Many businesses are moving to cloud-based services, especially for email. Here are some of the mistakes we’ve seen, and how you can avoid them.
1. Hosting Email Yourself (in-house)
Properly maintaining an email server, like maintaining any piece of critical IT infrastructure, is not a simple task. Too many companies choose to run their own internal email server because it’s “cheaper” than outsourcing. Nothing could be further from the truth! There is more to maintaining a mail server than just turning it on and forgetting it. Servers need frequent regular attention, often on a daily, if not more frequent basis. They need to patched, upgraded, backed up, and monitored to make sure they are up, stable, and secure. On several occasions we have come across client systems which have been compromised, in one form or another, for months, and nobody knew! If you choose to host your email in house, be sure that your IT staff (or outsourced providers) are doing regular, frequent maintenance on your mail servers.

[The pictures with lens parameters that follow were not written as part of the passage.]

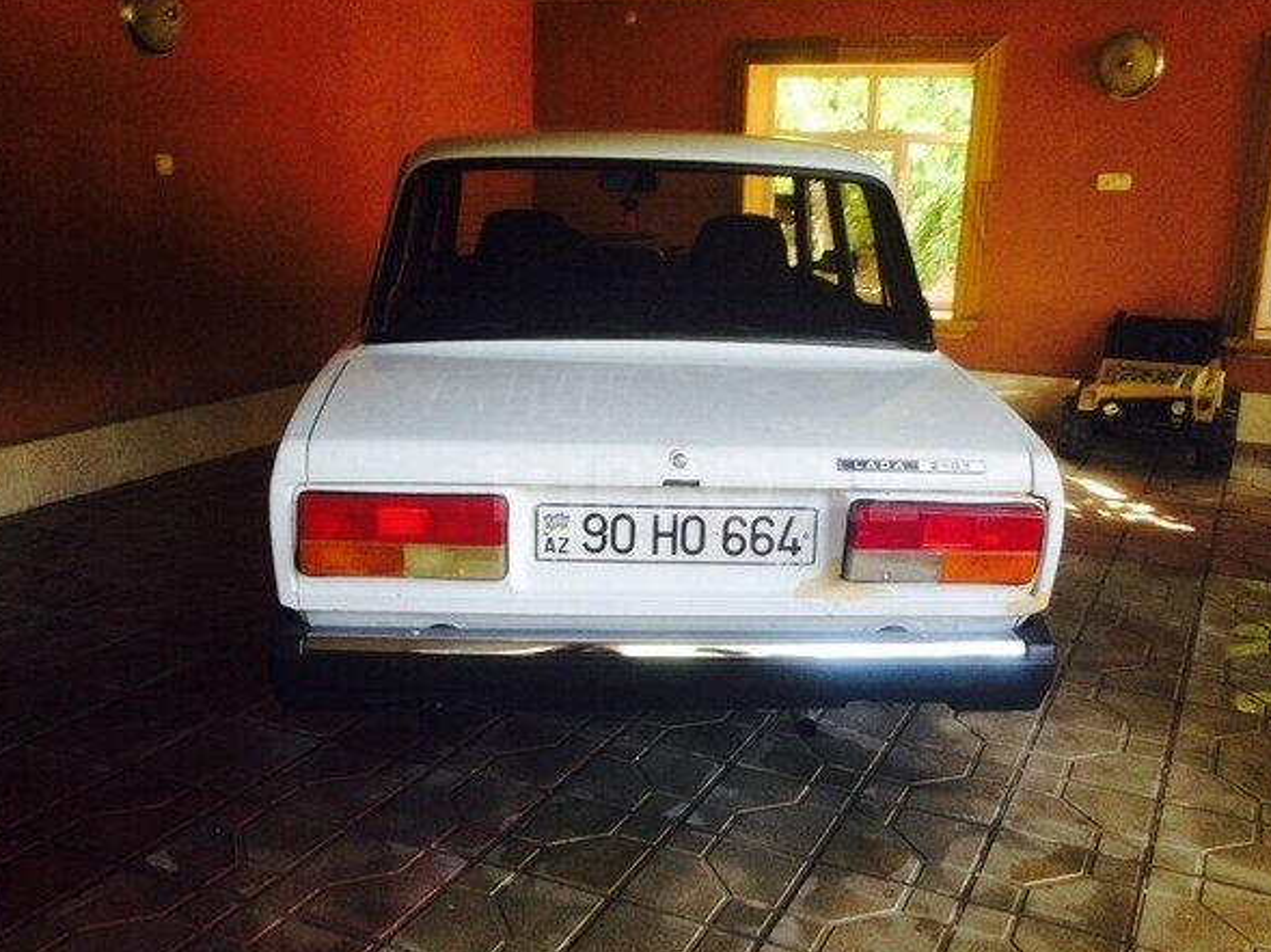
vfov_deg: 38.6
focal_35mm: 37
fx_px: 1358
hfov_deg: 50.1
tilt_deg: -12.3
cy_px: 489
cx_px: 697
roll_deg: -3.7
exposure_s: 1/24
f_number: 2.4
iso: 50
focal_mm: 4.12
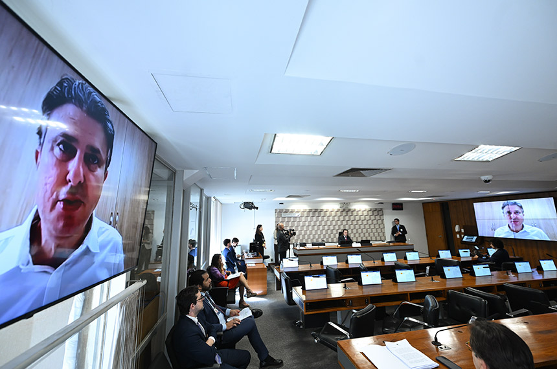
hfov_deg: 104.4
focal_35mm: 14
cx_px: 278
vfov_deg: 81.0
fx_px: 216
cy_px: 184
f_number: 3.5
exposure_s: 1/125
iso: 1600
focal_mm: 14
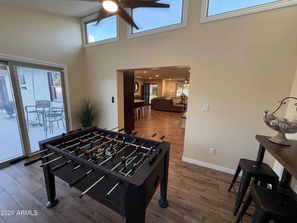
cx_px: 148
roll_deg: -1.0
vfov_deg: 85.7
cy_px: 112
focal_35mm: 14
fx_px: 120
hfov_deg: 102.1
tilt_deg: -10.3
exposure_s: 1/120
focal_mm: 2.22
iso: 250
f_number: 2.2
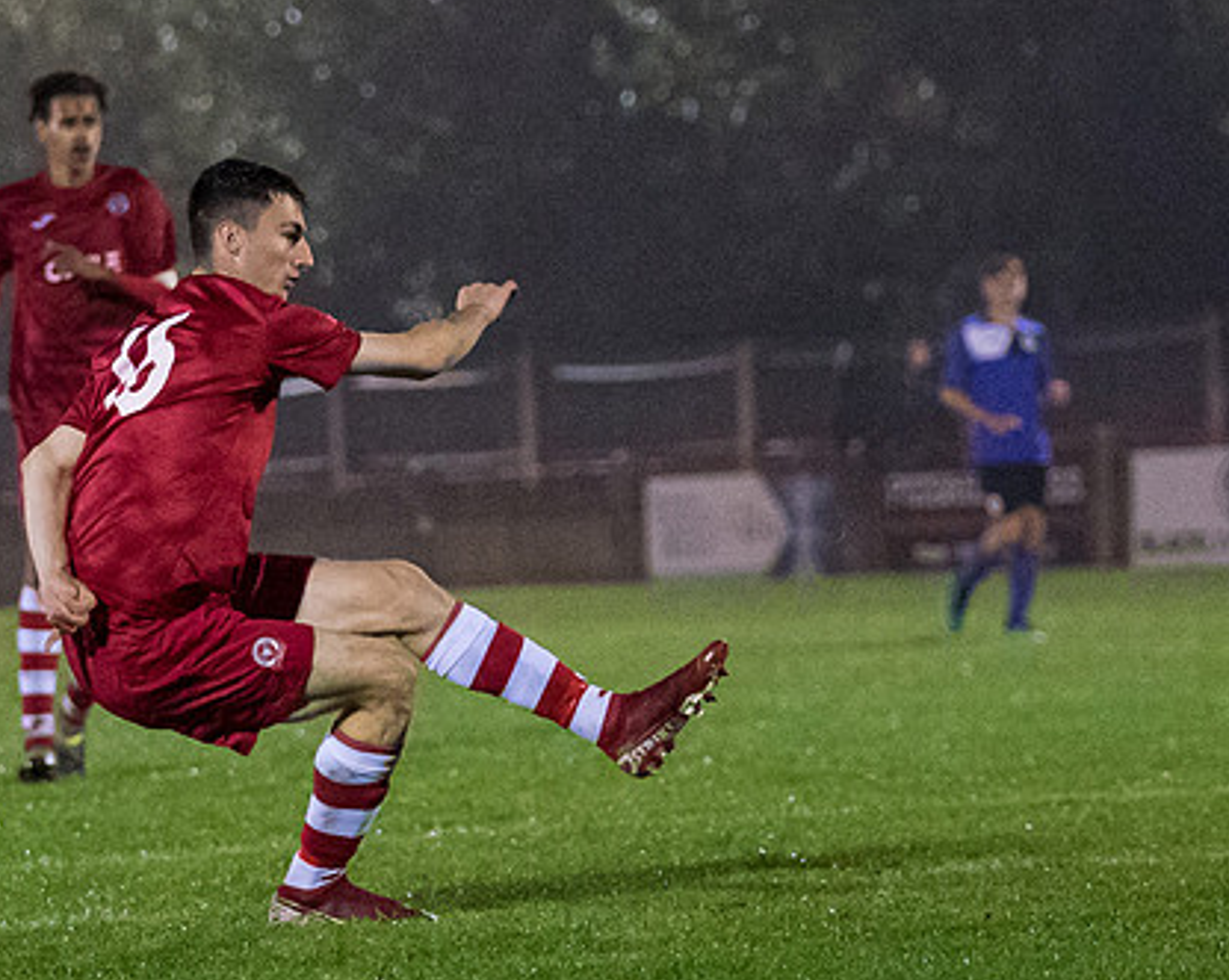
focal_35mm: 325
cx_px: 269
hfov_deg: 6.0
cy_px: 582
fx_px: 11810
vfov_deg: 4.8
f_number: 2.8
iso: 6400
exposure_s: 1/1250
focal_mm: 103
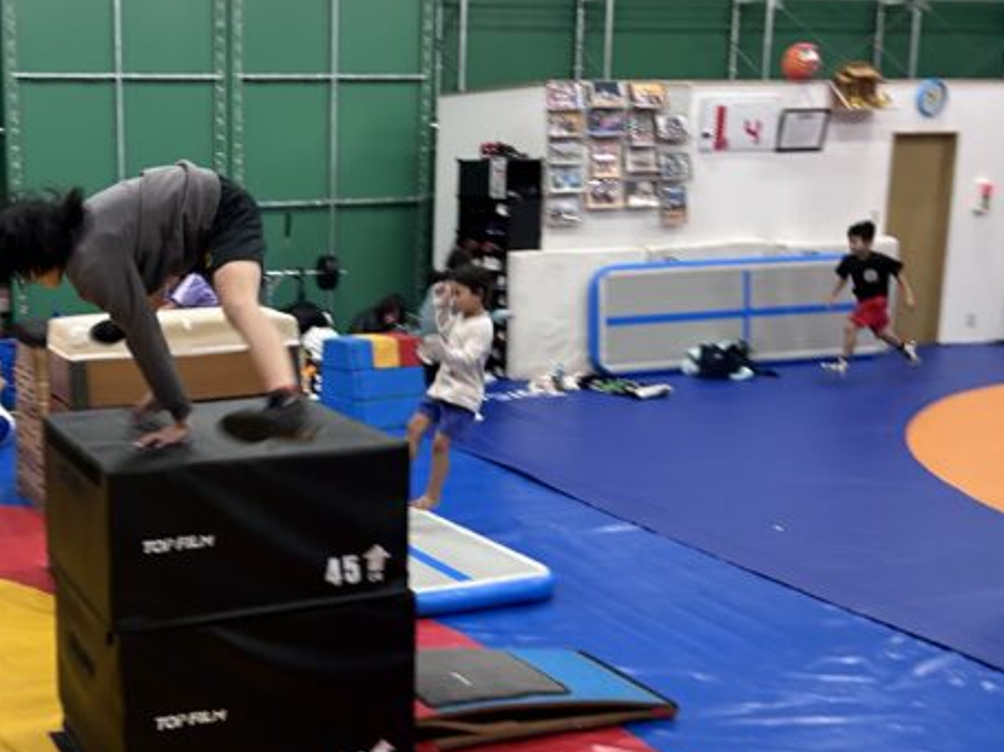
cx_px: 175
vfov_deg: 32.8
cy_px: 425
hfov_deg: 40.8
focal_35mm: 44
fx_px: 1275
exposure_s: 1/60
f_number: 1.5
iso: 200
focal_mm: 5.7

2. Using Your ISP for Email
Most ISPs don’t want to host your email. They want to be in the business of providing Internet access. Email came along because users demanded it, and many ISPs added this feature in as an afterthought. Your ISP’s mail server is often overloaded, slow, and will have prohibitively low storage and attachment limits.
In 2008, Charter Communications (accidentally) deleted 14,000 users’ mailboxes with no option to restore any of the deleted mail. Does that sounds like a company that takes email seriously?
Also, many ISPs will not host your domain, example.com, and force you to use their domain name in your email address, so instead of you being able to send email as firstname.lastname@example.org, it has to be something like yourcompany@yourISP.com, which looks very unprofessional and fly-by-night. Nothing screams “unprofessional” like an email address with @aol.com, @gmail.com, or @comcast.net in it for your business.
Finally, if your ISP gets acquired or goes out of business, or you change your ISP, your email address need to change, and you are almost certain to lose emails because people will have an old email address for you in their address book.
3. Falling for the Promise of “24x7x365 Support”
Large email providers love to tell you about their 24x7x365 support. What they don’t tell you is that, while you may actually get to speak to a human to request support, the real engineers and technicians who do the hard work to get problems fixed work a 9-5 schedule, so if you do have a problem after hours, you may end up waiting until the next morning anyway! Having a relationship with a trusted provider is much more valuable than playing the game of 24×7 roulette.
4. Not understanding Your SLA (Service Level Agreement)
Does your email provider offer you a 99.9999% uptime guarantee? What happens when they go down for a few hours? Do they pay you back? No. SLAs vary from vendor to vendor, so be sure to understand what yours promises, what you will get when they go down, and what you won’t. What you will get is a portion of your bill cut, depending on the SLA, but you’ll have to apply to your provider’s billing department and request this credit.
5. Choosing the Bells and Whistles (you’ll never use)
Many hosted email providers will boast features are overkill for small businesses. Most small businesses do not need to be compliant with HIPAA, PCI, and SOX, but many email providers will boast their compliance packages and try to sell you on them. Granted, most organizations we work with could benefit from a lot of additional features that never occurred to them. Just because you don’t have a feature now doesn’t mean you can’t benefit from them, but don’t be sold on the promise of something without making sure it is really a benefit, not just an extra monthly charge on your account.
6. Looking at price first, features and benefits second (or never)
Price matters, but meeting your needs matters more. Yes, you could choose to host your email for free with your ISP, but it’s worth a few dollars per month to have your own domain name, larger message attachment sizes, collaboration and other features that you will actually use. Before making a decision, make sure that you are comparing identical or at least very similar features, and then come down to price, but not before.